Methods and Solutions for Adequately Cleaning Pharmaceutical Equipment
Those who work productively in ta pharmaceutical field understand the importance of maintaining a clean and hygienic process environment to guarantee product quality and purity.
If small organic traces remain in the piping equipment after the process, they can develop bacterial colonies that can contaminate the processed product with potential harm to consumer health.
In order to avoid that, till the 1950s process equipment such as valves, pipes, etc. were taken out from the plant and manually cleaned with significant economic impact due to frequent and prolonged downtime.
Since then, technology has developed to today’s automated CIP (Clean in Place) and SIP (Sterilization in Place) processes. These terms refer to washing and sterilisation procedures, which consist of several stages that allow the internal surfaces of the equipment to be cleaned and then eventually sterilised (complete bacterial elimination), without being disassembled from the system. This can be done after careful analysis not only of the application but also of the type of dirt to be removed; combining rinsing, detergent and drying phases with chemical or thermal sterilisation.
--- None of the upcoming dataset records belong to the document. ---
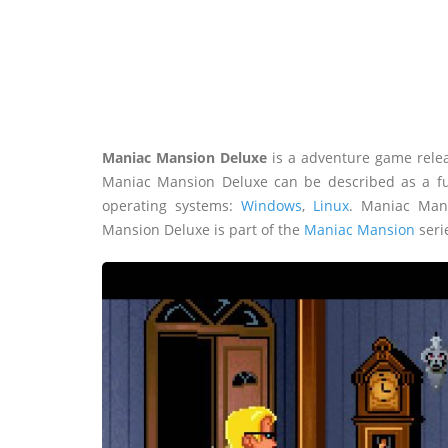
Maniac Mansion Deluxe
is a adventure game rele
Maniac Mansion Deluxe can be described as a fu
operating systems:
Windows
,
Linux
. Maniac Man
Mansion Deluxe is part of the
Maniac Mansion
seri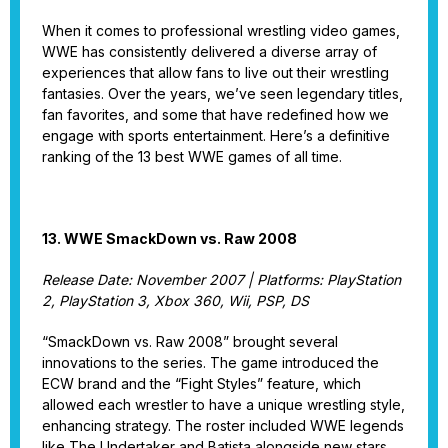
When it comes to professional wrestling video games,
WWE has consistently delivered a diverse array of
experiences that allow fans to live out their wrestling
fantasies. Over the years, we’ve seen legendary titles,
fan favorites, and some that have redefined how we
engage with sports entertainment. Here’s a definitive
ranking of the 13 best WWE games of all time.
13. WWE SmackDown vs. Raw 2008
Release Date: November 2007 | Platforms: PlayStation
2, PlayStation 3, Xbox 360, Wii, PSP, DS
“SmackDown vs. Raw 2008” brought several
innovations to the series. The game introduced the
ECW brand and the “Fight Styles” feature, which
allowed each wrestler to have a unique wrestling style,
enhancing strategy. The roster included WWE legends
like The Undertaker and Batista alongside new stars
Important: both phases (CIP and SIP) must necessarily be carried out in sequence since sterilisation is ineffective on uncleaned surfaces.
SteriValves, as manufacturers of equipment for the food and pharmaceutical industry, is particularly sensitive to customer’s needs, that is why the company has designed and developed the Rotovalve Plus dosing valve in accordance with the “Guidelines for the Design of Hygienic Equipment”.
Apart from its mirror-polished internal surfaces in contact with the product (Ra <0.5 µm), the Rotovalve Plus particular design avoids the presence of “dead corners” or obstruction points where the product can accumulate and cannot be completely eliminated using the washing liquid.
Its seals are also designed with the same logic; besides, an internal flushing system ensures the removal of elastomer particles that may appear with the valve normal use.